A important idea here is that the code for processing the data is documentation in its own right. Beyond that the document you are reading now is a form of documentation, as is the documentation in the ffiec.pq package.

2.7 Update process

If a new zip file appears on the FFIEC Bulk Data website, you can download it using the process outlined in the raw data section. Just changing the [:4] to [0] and the script downloads the latest file.

Then run the following code and the data will be updated:

results <-
  ffiec_list_zips() |>
  filter(date == max(date)) |>
  select(zipfile) |>
  pull() |>
  ffiec_process() |>
  system_time()

results |> count(date, ok)

2.8 Data version control

Welch (2019) argues that, to ensure that results can be reproduced, “the author should keep a private copy of the full data set with which the results were obtained.” This imposes a significant cost on the Understand team to maintain archives of data sets that may run to several gigabytes or more and it would seem much more efficient for these obligations to reside with the parties with the relevant expertise.
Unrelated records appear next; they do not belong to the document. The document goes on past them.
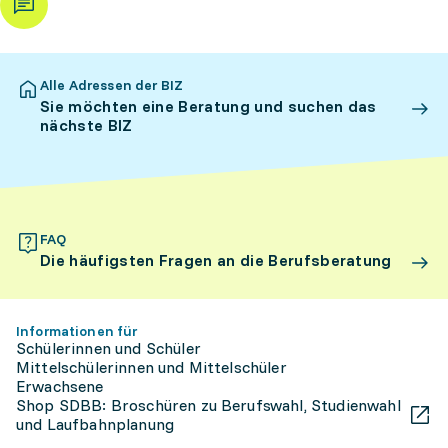
Alle Adressen der BIZ
Sie möchten eine Beratung und suchen das
nächste BIZ
FAQ
Die häufigsten Fragen an die Berufsberatung
Informationen für
Schülerinnen und Schüler
Mittelschülerinnen und Mittelschüler
Erwachsene
Shop SDBB: Broschüren zu Berufswahl, Studienwahl
und Laufbahnplanung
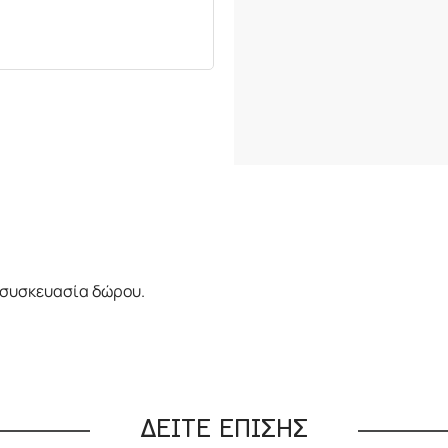
ε συσκευασία δώρου.
ΔΕΙΤΕ ΕΠΙΣΗΣ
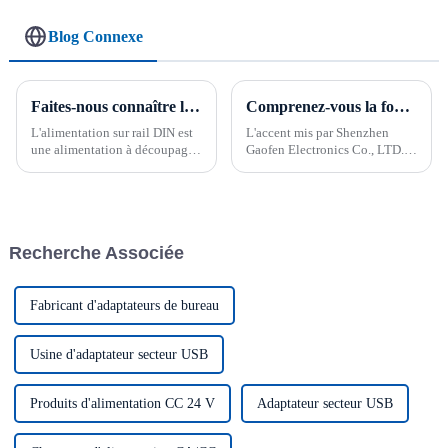
Blog Connexe
Faites-nous connaître l'alimentation sur rail Din Qu'est-ce qu'une alimentation sur rail DIN ?
Comprenez-vous la fonction de l'alimentation sur rail DIN ?
L'alimentation sur rail DIN est
L'accent mis par Shenzhen
une alimentation à découpage.
Gaofen Electronics Co., LTD.
Son nom dépend du mode
sur l'innovation et la qualité
d'installation du produit. Il
fait de ses multiples types
diffère du mode d'installation
d'alimentation un choix fiable
des alimentations à découpage.
pour les entreprises à la
recherche de solutions
Recherche Associée
électroniques de haute qualité
Fabricant d'adaptateurs de bureau
Usine d'adaptateur secteur USB
Produits d'alimentation CC 24 V
Adaptateur secteur USB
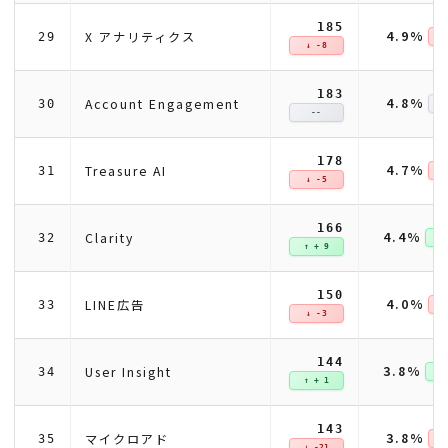
185
4.9%
X アナリティクス
29
↓ 
↓ -8
183
4.8%
Account Engagement
30
--
178
4.7%
Treasure AI
31
↓ 
↓ -5
166
4.4%
Clarity
32
↑ +
↑ + 9
150
4.0%
LINE広告
33
↓ 
↓ -3
144
3.8%
User Insight
34
↑ +
↑ + 1
143
3.8%
マイクロアド
35
↓ 
↓ -21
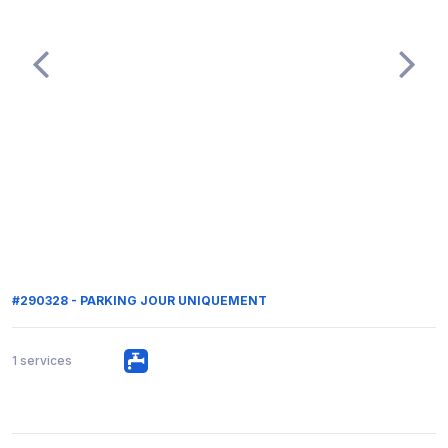
#290328 - PARKING JOUR UNIQUEMENT
1 services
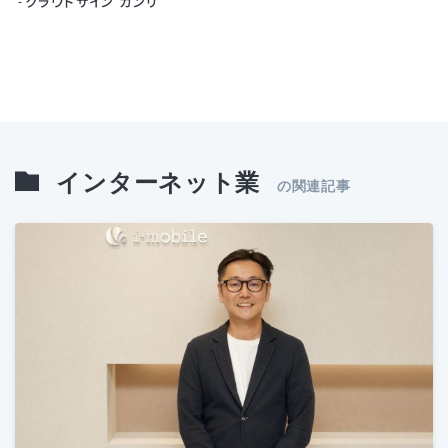
クラウドサイン カンリ
インターネット業
の関連記事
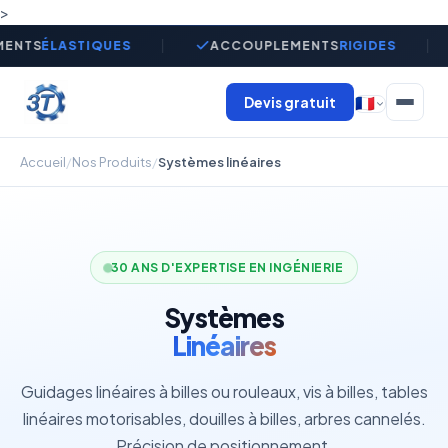
>
ENTS
ÉLASTIQUES
ACCOUPLEMENTS
RIGIDES
Devis gratuit
🇫🇷
Accueil
/
Nos Produits
/
Systèmes linéaires
30 ANS D'EXPERTISE EN INGÉNIERIE
Systèmes
Linéaires
Guidages linéaires à billes ou rouleaux, vis à billes, tables
linéaires motorisables, douilles à billes, arbres cannelés.
Précision de positionnement.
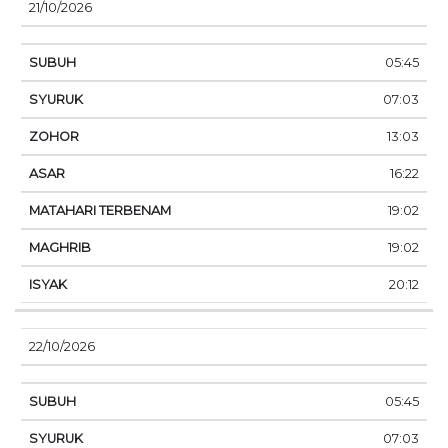
21/10/2026
05:45
07:03
13:03
16:22
19:02
19:02
20:12
22/10/2026
05:45
07:03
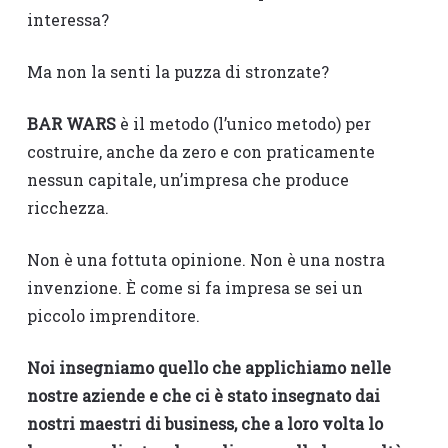
interessa?
Ma non la senti la puzza di stronzate?
BAR WARS
è il metodo (l’unico metodo) per
costruire, anche da zero e con praticamente
nessun capitale, un’impresa che produce
ricchezza.
Non è una fottuta opinione. Non è una nostra
invenzione. È come si fa impresa se sei un
piccolo imprenditore.
Noi insegniamo quello che applichiamo nelle
nostre aziende e che ci è stato insegnato dai
nostri maestri di business, che a loro volta lo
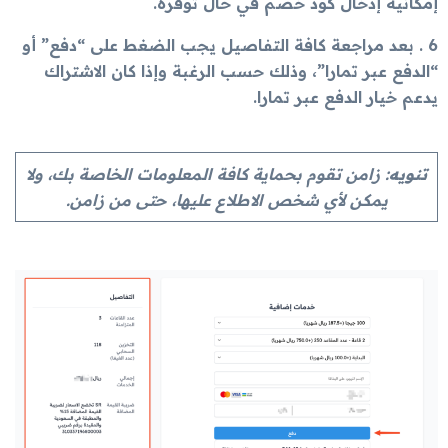
إمكانية إدخال كود خصم في حال توفره.
6 . بعد مراجعة كافة التفاصيل يجب الضغط على “دفع” أو
“الدفع عبر تمارا”، وذلك حسب الرغبة وإذا كان الاشتراك
يدعم خيار الدفع عبر تمارا.
تنويه
: زامن تقوم بحماية كافة المعلومات الخاصة بك، ولا
يمكن لأي شخص الاطلاع عليها، حتى من زامن.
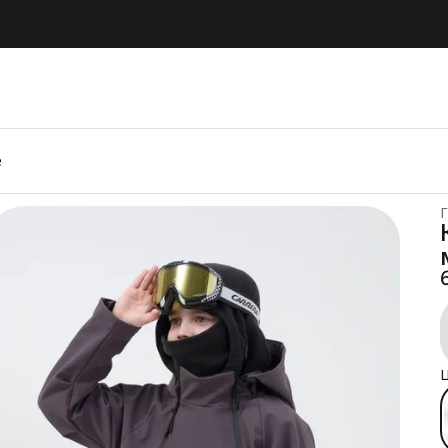
е
Г
Ц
Data version control is a knotty problem and one that even some large data providers don’t appear to have solutions for.

I am delivering the Call Report data not as the data files, but as an R package along with instructions for obtaining the zip files from the FFIEC Bulk Data website. So I cannot be said to be providing much version control of data here. That said, if a user retains the downloaded zip files, the application of the ffiec.pq functions to process these into Parquet files should provide a high degree of reproducibility of the data for an individual researcher.19

For my own purposes, I achieve a modest level of data version control by using Dropbox, which offers the ability to restore some previous versions of data files.
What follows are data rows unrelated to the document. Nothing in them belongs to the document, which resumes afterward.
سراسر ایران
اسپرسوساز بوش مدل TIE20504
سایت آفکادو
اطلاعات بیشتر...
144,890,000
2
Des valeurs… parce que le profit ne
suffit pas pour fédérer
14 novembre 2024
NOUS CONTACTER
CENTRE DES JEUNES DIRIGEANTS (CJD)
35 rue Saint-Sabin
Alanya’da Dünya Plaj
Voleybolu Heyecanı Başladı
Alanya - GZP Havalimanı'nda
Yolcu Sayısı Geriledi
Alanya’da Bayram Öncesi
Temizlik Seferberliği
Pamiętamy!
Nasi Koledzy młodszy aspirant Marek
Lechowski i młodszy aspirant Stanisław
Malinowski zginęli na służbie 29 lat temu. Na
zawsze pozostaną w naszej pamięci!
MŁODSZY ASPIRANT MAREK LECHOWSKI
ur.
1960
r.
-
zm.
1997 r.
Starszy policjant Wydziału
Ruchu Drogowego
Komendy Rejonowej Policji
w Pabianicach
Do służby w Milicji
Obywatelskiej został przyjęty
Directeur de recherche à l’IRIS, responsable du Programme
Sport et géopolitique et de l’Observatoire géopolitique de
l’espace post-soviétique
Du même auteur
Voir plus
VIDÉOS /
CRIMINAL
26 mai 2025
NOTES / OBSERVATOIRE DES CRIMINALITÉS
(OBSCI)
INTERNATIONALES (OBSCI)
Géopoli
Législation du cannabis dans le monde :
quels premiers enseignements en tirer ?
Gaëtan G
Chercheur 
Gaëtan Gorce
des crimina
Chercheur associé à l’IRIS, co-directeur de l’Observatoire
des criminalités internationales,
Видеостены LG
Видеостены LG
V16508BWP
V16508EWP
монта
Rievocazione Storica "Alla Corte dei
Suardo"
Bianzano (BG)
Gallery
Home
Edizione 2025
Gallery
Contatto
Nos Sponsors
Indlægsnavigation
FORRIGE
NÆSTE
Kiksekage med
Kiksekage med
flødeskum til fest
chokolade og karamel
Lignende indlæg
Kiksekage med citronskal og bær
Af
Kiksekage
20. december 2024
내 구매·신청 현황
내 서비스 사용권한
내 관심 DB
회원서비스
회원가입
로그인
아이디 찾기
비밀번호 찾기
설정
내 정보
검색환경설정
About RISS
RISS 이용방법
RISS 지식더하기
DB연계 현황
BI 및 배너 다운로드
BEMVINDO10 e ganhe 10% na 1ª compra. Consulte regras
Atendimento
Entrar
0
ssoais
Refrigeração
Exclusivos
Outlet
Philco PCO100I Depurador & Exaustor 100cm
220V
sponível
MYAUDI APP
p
3 The future of data curation

Data science seems to be in a strange state at the moment. On the one hand, things must be a little depressing. Many data scientists must be wondering about their future in a world in which AI can handle many tasks formerly done by people. On the other hand, data science has come leaps and bounds in the last fifteen years or so (pandas doesn’t even rate a mention in Janert, 2010) and things like Polars, and Arrow, and DuckDB, not to mention things like the Tidyverse are truly exciting developments.

My sense from working on this data curation task is that humans will continue to be essential for data curation for the foreseeable future. In fact, the value of data curation might have gone up, as AI increase the population of people whose modest coding skills no longer prevent them from trying their hand at data analysis.
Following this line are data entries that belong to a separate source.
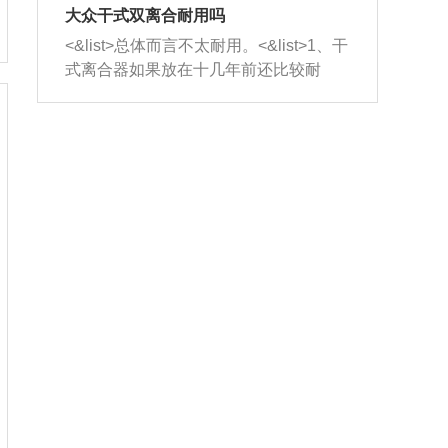
室，最后形成废气排出，就可以让三元
无法制作，需要将车辆送到修理厂或4s
造成烧机油。<&list>3、机油粘度。使用
大众干式双离合耐用吗
催化器得到清洗，排气管堵塞的情况就
店；<&list>2.车辆半轴套管防尘罩破
机油粘度过小的话，同样会有烧机油现
<&list>总体而言不太耐用。<&list>1、干
能够得到解决。
裂，破裂后会出现漏油现象，使半轴磨
象，机油粘度过小具有很好的流动性，
式离合器如果放在十几年前还比较耐
损严重，磨损的半轴容易损坏，产生异
容易窜入到气缸内，参与燃烧。<&list>
用，但是由于现在的汽车发动机动力输
响；<&list>3.稳定器的转向胶套和球头
4、机油量。机油量过多，机油压力过
出越来越高，使得干式离合器散热不足
老化，一般是使用时间过长造成的。解
大，会将部分机油压入气缸内，也会出
的缺陷也逐渐暴露出来。<&list>2、由于
决方法是更换新的质量好的转向橡胶套
现烧机油。<&list>5、机油滤清器堵塞：
干式双离合的工作环境暴露在空气中，
和球头。
会导致进气不畅，使进气压力下降，形
而离合器的散热也是通离合器罩上面的
成负压，使机油在负压的情况下吸入燃
几个小孔来进行散热。但是在行驶过程
烧室引起烧机油。<&list>6、正时齿轮或
中变速箱需要换挡，就不得不使得离合
链条磨损：正时齿轮或链条的磨损会引
器频繁工作。<&list>3、长时间的低速行
起气阀和曲轴的正时不同步。由于轮齿
驶以及过于频繁的启停，导致离合器的
或链条磨损产生的过量侧隙，使得发动
温度不断升高，而低速行驶时空气流动
机的调节无法实现：前一圈的正时和下
效率不高，无法将离合器中的热量有效
一圈可能就不一样。当气阀和活塞的运
的带走，导致离合器内部的温度不断升
动不同步时，会造成过大的机油消耗。
高，加速离合器的磨损。
解决方法：更换正时齿轮或链条。<&list
>7、内垫圈、进风口破裂：新的发动机
设计中，经常采用各种由金属和其他材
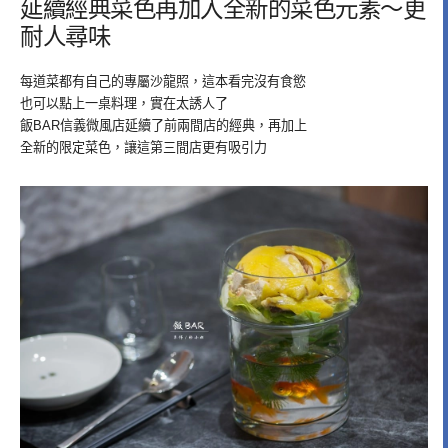
延續經典菜色再加入全新的菜色元素～更
耐人尋味
每道菜都有自己的專屬沙龍照，這本看完沒有食慾
也可以點上一桌料理，實在太誘人了
飯BAR信義微風店延續了前兩間店的經典，再加上
全新的限定菜色，讓這第三間店更有吸引力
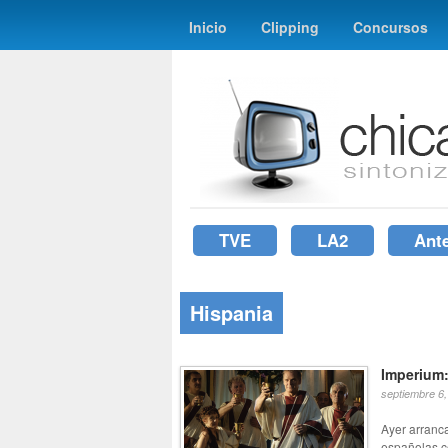
Inicio
Clipping
Concursos
TVE
LA2
Ant
Hispania
Imperium:
septiembre 6
Ayer arranc
españolas c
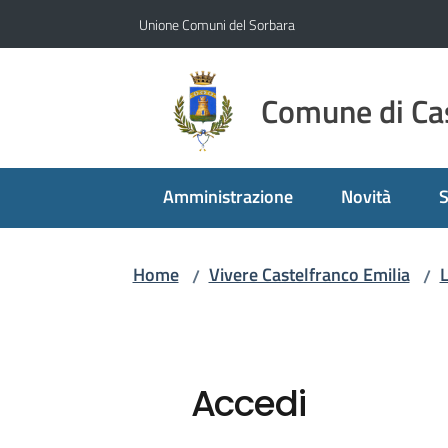
Vai al contenuto
Vai alla navigazione
Vai al footer
Unione Comuni del Sorbara
Comune di Cas
Amministrazione
Novità
S
Home
Vivere Castelfranco Emilia
/
/
Accedi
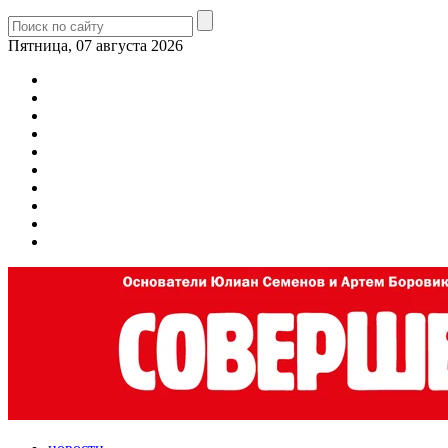
Пятница, 07 августа 2026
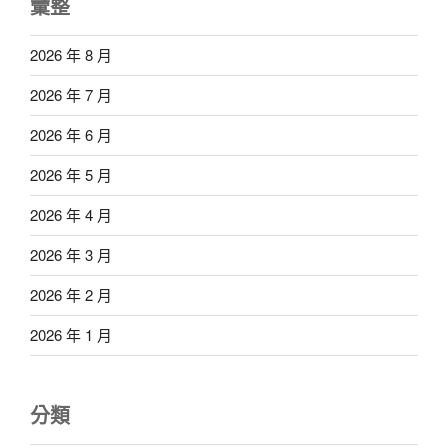
彙整
2026 年 8 月
2026 年 7 月
2026 年 6 月
2026 年 5 月
2026 年 4 月
2026 年 3 月
2026 年 2 月
2026 年 1 月
分類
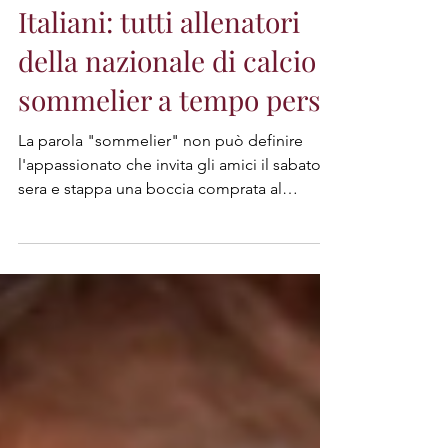
25 mar 2024
Tempo di lettura: 2 min
Italiani: tutti allenatori
della nazionale di calcio e
sommelier a tempo perso
La parola "sommelier" non può definire
l'appassionato che invita gli amici il sabato
sera e stappa una boccia comprata al
negozio sotto casa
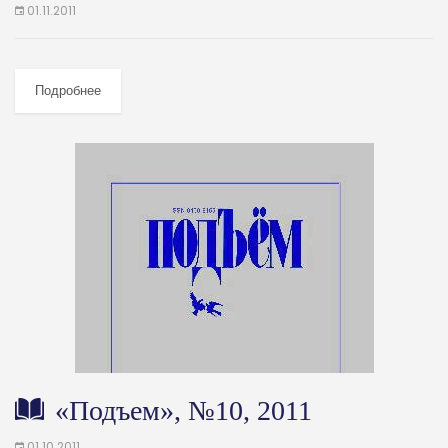
01.11.2011
Подробнее
«Подъем», №10, 2011
01.10.2011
While I used OpenAI’s ChatGPT 5.2 on this project, there were some “open the pod-bay doors, please, HAL” moments along the way. The one-line txt2 <- gsub("(?<!\\t)\\n", " ", txt, perl = TRUE) fix was deemed “unsafe” and ChatGPT even passive-aggressively suggested that “I think you want to use txt, not txt2 in read_tsv()” at one point. I think ChatGPT did not understand that this code is not being put into a production system in which users load random zip files at all hours of the day. In effect, I have the population of zip files and, because of how I wrote the code, any errors in reading would’ve have just stopped the code. Using that one-liner allowed me to delete 700 lines of sloppy AI code. That said, I’m not sure I would have attempted this task if AI weren’t along for the ride.

Gow, I.D., 2026. Data curation and the data science workflow.
Janert, P.K., 2010. Data analysis with open source tools: A hands-on guide for programmers and data scientists. O’Reilly Media, Sebastopol, CA.
Welch, I., 2019. Editorial: An opinionated FAQ. Critical Finance Review 8, 19–24. https://doi.org/10.1561/104.00000077
Wickham, H., Çetinkaya-Rundel, M., Grolemund, G., 2023. R for data science. O’Reilly Media, Sebastopol, CA.